The Great Schools for All Coalition seeks to create that productive safe space where the community, over time and in consultation with experts, comes together around proven strategies for helping all students succeed. The experts we’ve consulted believe that children in school buildings steeped in poverty have significantly more hurdles to jump over to be successful. Not that poor kids can’t learn, but that any child who comes to school hungry, wearing the same clothes as yesterday and the day before, without having slept well or completed homework, is not prepared to soak up knowledge.

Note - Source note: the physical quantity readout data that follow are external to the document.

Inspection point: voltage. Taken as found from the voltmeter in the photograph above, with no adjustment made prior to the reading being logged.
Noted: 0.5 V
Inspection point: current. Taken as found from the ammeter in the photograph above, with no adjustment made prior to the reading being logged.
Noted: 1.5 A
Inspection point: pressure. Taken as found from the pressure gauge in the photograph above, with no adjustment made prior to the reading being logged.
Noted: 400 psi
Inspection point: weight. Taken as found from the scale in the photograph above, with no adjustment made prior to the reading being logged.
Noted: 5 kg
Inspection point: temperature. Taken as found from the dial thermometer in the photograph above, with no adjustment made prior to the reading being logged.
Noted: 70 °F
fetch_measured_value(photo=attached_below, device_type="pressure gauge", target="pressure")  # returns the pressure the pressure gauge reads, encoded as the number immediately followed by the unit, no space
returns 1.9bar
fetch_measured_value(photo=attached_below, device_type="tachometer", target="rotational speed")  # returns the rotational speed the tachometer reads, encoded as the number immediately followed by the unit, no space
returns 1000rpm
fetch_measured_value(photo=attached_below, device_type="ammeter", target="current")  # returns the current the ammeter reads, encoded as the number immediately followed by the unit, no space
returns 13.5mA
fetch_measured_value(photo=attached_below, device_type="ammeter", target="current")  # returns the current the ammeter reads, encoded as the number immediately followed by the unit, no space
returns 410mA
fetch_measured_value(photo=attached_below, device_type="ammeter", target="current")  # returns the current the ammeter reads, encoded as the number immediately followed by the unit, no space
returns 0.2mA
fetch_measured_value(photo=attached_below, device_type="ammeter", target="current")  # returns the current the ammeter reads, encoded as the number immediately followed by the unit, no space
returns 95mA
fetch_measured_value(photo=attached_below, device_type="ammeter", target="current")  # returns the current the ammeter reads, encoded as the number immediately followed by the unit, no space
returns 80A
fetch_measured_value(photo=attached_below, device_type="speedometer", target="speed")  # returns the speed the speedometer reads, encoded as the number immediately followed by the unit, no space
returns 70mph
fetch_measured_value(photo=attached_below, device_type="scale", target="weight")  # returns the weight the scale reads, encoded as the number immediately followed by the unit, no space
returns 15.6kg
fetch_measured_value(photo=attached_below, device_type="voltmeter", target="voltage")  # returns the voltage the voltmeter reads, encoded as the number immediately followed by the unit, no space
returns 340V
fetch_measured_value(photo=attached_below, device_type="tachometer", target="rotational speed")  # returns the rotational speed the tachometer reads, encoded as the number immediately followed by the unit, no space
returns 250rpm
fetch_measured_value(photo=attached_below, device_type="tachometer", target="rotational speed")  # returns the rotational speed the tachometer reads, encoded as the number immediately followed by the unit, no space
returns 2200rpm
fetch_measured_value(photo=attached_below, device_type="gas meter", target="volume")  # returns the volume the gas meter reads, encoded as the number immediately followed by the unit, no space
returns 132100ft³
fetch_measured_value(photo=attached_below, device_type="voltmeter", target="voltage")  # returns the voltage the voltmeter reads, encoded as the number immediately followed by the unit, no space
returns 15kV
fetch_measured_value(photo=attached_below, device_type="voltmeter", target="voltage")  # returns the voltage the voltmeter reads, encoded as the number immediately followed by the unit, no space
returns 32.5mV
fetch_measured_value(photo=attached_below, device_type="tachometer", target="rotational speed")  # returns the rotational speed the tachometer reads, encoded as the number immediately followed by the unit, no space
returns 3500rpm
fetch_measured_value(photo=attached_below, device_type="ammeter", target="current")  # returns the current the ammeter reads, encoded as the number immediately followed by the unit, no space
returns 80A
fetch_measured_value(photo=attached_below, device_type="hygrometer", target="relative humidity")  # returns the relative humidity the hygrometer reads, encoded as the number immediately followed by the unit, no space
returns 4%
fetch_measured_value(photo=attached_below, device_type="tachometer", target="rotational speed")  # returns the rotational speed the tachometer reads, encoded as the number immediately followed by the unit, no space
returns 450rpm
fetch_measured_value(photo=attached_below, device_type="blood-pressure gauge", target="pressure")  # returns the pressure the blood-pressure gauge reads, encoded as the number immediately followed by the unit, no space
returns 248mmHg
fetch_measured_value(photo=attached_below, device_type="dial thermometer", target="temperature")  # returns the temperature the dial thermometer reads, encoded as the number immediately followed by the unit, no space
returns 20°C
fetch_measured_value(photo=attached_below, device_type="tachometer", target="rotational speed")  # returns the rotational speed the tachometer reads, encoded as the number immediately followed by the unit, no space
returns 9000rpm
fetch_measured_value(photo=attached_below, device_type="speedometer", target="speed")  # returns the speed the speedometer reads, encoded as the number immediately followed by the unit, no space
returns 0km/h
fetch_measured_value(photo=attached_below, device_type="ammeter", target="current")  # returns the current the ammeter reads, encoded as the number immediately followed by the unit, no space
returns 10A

We understand that buildings with 40 percent or fewer students who qualify for free or reduced price lunch are buildings where teachers are not overwhelmed by the needs of students and every child is able to fulfill her promise.  We’ve read about successful strategies in Hartford and Omaha and Minneapolis and we’ve visited schools in Raleigh, NC, using socioeconomic integration and have seen the evidence of success first hand. What we seek now is to create the productive safe space for conversation and community engagement to experiment with these ideas locally. Having 18 schools districts with many different constituents in Monroe County make this a potentially difficult and very robust conversation, but not an impossible conversation.

The kind of productive safe space GS4A wants to cultivate is referred to as the “Yes Zone” by Neal Ewald, Senior Vice President of Green Diamond Resource Company. Ewald’s logging company tussled with activists for decades over cutting old growth forests. Ewald and the activists eventually engaged in conversations that identified a common thread of interests. Following this thread, the activists and loggers found their Yes Zone, the place to experiment with different designs around a core idea.

The Legislative Work Group of GS4A aims to introduce legislation that would turn Monroe County into a type of  “Yes Zone,” where school districts could work together to socioeconomically integrate learning. Such a place is not currently available due to legal obstacles. Successful ideas coming out of the GS4A Yes Zone may include magnet schools open to students from anywhere in the county, shared learning partnerships between two or three districts, or shared sports and arts facilities along the lines of the BOCES model. And, of course, the Yes Zone will allow us to consider your proposals.

What is our Yes Zone’s coalescing idea — our common thread?

That all children can learn and each child deserves a chance.